Laurence O'Keefe's score, which draws on gospel, country and rock pastiches, is insufficiently lyrical for the show to be an out-and-out hit. Time and again, intros that promise teeth-‘n'-smiles or torch songs peter out into functional numbers with scant melodic interest. And while they're delivered with gusto (if too shriekily) by a talented cast and Mark Crossland's crack band, they're not helped by a congested sound design that would better suit a bigger space.
"a raucously enjoyable evening of dark comic fun"

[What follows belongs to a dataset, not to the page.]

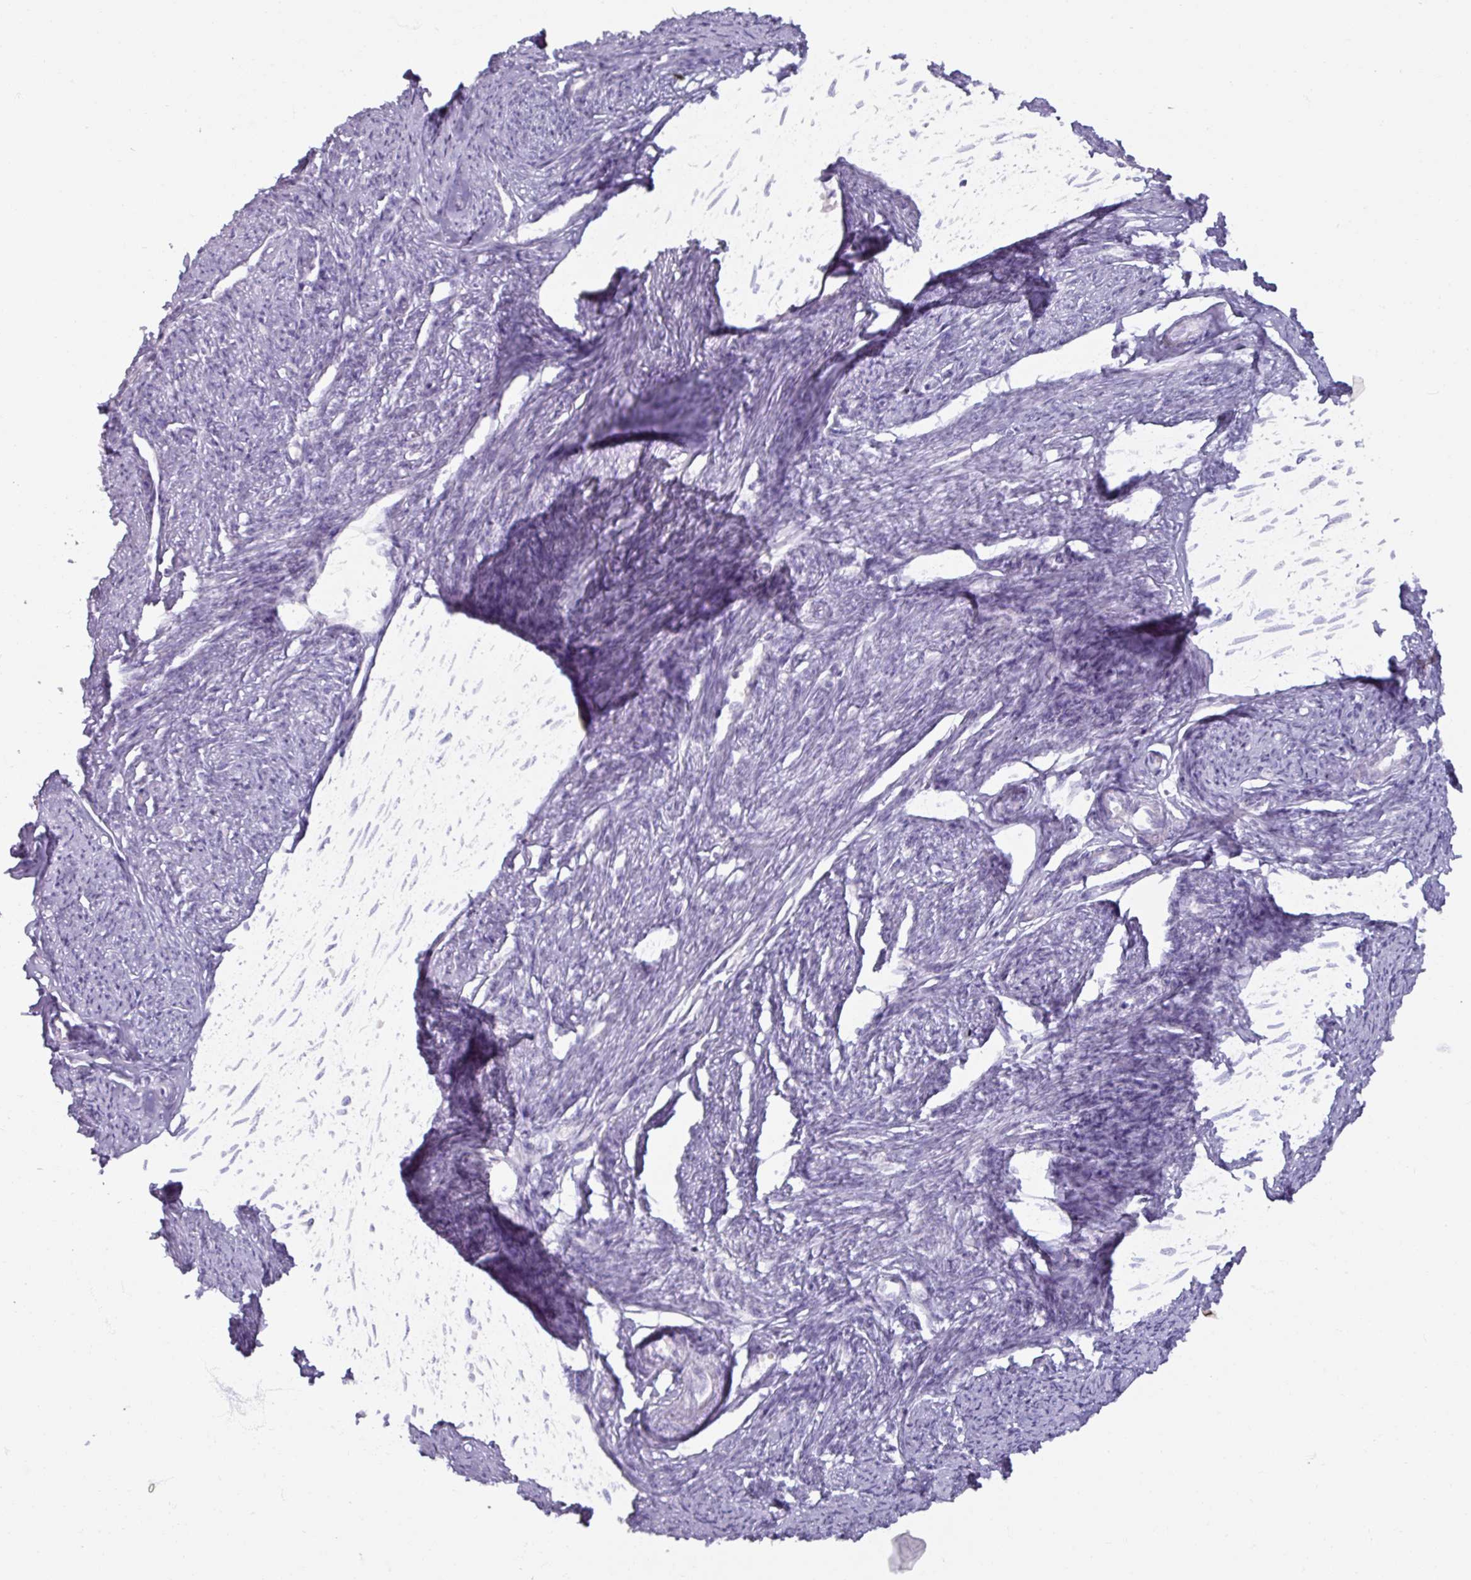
{"staining": {"intensity": "negative", "quantity": "none", "location": "none"}, "tissue": "smooth muscle", "cell_type": "Smooth muscle cells", "image_type": "normal", "snomed": [{"axis": "morphology", "description": "Normal tissue, NOS"}, {"axis": "topography", "description": "Smooth muscle"}, {"axis": "topography", "description": "Uterus"}], "caption": "IHC of normal smooth muscle exhibits no staining in smooth muscle cells. The staining is performed using DAB (3,3'-diaminobenzidine) brown chromogen with nuclei counter-stained in using hematoxylin.", "gene": "ATAD2", "patient": {"sex": "female", "age": 59}}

That aside, Bat Boy: The Musical is terrifically well staged by Morphic Graffiti's director-designer team of Luke Fredericks and Stewart Charlesworth, who were responsible for last year's triumphant Carousel at the Arcola Theatre. They marshal dead-centre performances from a tireless multitasking company – are there really only ten of them? – with Lauren Ward, Matthew White and Georgina Hagen outstanding as the boy's surrogate family and Simon Bailey stealing the first chunk of act two as a revivalist preacher in a gold lamé dog collar. Their one lazy touch is a cheap sense of ridicule in the deep south accents of the hypocritical hicks who bay for Bat Boy's blood.
The show's real undoing, though, is its uncertain tone. Gleeful bad taste is one thing in a musical like this; screen depictions of rape are another. Benjamin Walden's video designs are witty, inventive and entertaining, but near the end, at the very point when the audience needs to root for its characters, they tip Keythe Farley and Brian Fleming's book over the edge from B-movie into Grindhouse.
For all its shortcomings, though, Bat Boy: The Musical is a raucously enjoyable evening of dark comic fun. "I shouldn't work my problems out with food" laments our vampiric hero, a raw cow's head dangling idly from one hand. While no animals are harmed in the making of this show, a fair few cuddly toys are seriously maimed.